Well, what are the chances. Out of the huge range of random-number-generator-driven possibilities that were available for this post, it’s another Earth album. I’ve already written about Earth 2 on here in the past. I bought this at the same time as that. This is their first album, featuring some dude named Kurt Kobain (sic) on extra-curricular duty – playing guitar? It doesn’t say.
Is this something of a theme album, perhaps? The cover picture shows a double-pupilled eyeball, and the text on front and back, bang on about eye surgery-related stuff, alongside a load of ‘look how weird and out there we are’ snippets of text such as ‘An edge to lay bare entrails’ / ‘Cut-out tongue and sex’ / ‘Each of the attributes is called a flame’ / etc etc. It’s like all of the most self-consciously woah-maan-eccentric post-rock song titles have been collected together and placed on the back cover of the record.
And the record? It includes, of particular interest, ‘Ouroboros is Broken’, the simply marvellous proto-stoner-repeato-doom-sludge template for so much of the music that’s exciting hip young indie gunslingers these days. Even eighteen years after release (!!) this still sounds utterly cool, and utterly serious. Sling some robes on them and call them drunken soothsayers.
Fact for you: extracapsular extraction = the removal of a cataract. Doesn’t sound as cool though, does it? An album named ‘Cataract Removal’ sounds too much like a public health information recording, maybe.

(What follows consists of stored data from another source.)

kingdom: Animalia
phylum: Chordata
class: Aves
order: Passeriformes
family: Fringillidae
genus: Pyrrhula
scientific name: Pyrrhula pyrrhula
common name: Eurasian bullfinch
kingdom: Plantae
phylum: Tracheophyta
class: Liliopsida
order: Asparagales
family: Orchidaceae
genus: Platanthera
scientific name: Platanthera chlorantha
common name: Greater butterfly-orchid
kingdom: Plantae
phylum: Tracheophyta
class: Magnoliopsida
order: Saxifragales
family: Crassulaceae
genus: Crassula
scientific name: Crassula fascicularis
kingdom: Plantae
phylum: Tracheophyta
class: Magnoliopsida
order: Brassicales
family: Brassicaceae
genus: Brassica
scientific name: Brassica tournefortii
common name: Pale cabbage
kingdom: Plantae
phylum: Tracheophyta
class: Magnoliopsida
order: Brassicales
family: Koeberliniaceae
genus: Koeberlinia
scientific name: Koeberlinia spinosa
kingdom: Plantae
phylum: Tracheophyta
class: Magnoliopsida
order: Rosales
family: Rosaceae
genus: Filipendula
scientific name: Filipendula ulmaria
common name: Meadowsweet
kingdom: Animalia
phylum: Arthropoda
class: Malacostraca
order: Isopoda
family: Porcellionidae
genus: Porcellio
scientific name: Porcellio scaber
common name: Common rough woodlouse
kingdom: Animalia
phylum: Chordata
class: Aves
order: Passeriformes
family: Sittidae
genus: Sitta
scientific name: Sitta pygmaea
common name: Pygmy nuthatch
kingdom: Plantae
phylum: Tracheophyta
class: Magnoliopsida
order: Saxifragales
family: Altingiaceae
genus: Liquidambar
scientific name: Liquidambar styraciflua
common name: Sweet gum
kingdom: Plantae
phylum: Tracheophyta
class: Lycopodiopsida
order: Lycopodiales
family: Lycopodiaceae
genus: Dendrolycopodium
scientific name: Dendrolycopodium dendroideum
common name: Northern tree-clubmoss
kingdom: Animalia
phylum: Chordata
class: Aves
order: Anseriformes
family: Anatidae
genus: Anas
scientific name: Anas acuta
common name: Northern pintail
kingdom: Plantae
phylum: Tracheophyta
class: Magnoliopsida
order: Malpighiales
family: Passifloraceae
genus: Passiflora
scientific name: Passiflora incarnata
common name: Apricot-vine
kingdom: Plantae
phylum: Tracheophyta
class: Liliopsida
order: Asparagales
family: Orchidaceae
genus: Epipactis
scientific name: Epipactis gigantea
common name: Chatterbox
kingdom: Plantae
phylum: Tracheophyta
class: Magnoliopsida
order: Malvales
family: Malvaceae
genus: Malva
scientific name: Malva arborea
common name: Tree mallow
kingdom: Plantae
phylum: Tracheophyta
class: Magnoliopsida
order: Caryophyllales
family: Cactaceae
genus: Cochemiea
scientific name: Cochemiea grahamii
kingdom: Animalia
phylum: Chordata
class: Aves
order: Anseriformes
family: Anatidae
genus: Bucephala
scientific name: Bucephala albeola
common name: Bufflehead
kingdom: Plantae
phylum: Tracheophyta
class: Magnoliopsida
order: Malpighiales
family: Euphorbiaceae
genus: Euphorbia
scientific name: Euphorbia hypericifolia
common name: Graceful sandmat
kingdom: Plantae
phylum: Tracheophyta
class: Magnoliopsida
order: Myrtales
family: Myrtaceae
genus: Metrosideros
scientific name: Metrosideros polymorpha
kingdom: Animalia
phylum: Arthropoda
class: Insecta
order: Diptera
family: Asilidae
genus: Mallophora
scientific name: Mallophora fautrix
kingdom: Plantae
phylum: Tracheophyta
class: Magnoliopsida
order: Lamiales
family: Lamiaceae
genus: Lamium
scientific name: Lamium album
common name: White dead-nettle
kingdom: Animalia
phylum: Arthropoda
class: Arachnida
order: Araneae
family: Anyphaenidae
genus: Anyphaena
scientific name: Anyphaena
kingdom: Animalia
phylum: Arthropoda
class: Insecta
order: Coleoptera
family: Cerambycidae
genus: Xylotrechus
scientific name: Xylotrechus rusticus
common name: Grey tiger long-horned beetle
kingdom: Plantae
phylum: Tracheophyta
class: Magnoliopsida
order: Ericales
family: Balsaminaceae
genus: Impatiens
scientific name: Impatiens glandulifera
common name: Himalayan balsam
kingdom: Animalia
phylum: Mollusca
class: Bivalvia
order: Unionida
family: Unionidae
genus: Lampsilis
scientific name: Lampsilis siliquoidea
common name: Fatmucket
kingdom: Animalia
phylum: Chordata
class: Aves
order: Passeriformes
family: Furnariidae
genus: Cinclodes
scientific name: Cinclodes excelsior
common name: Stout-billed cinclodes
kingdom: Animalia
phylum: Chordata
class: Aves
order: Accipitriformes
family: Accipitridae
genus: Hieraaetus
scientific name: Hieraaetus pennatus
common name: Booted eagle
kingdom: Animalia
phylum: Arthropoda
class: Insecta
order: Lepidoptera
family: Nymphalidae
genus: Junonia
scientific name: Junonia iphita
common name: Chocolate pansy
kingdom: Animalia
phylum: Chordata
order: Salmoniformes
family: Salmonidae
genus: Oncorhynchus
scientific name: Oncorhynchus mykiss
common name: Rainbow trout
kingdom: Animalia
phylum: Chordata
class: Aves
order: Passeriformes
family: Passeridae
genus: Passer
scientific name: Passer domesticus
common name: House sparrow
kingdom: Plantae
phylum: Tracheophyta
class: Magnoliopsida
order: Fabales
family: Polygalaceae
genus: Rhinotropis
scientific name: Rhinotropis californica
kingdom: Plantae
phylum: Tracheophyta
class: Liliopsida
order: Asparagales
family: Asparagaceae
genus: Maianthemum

I’m a johnny-come-lately to this band, really. I’d love to say that yeah, I bought this on the day it came out in ’92 after following Earth’s early progress through hip underground clubs and fanzines – but no, that just wouldn’t be true. I got into Sunn o))) a few years back, instead, and pretty quickly heard about how they started life as an Earth tribute act before going off down their own unique, doomy, droney, brilliant route. I first heard Earth supporting Sunn o))) on the Thekla in Bristol, some time ago. Now that was a gig – the headline set being possibly the loudest one I’ve ever experienced, just unutterably intense, relentless and terrifying. I’m ashamed to say that I had to leave before they were done, fearing my poor head would cave in.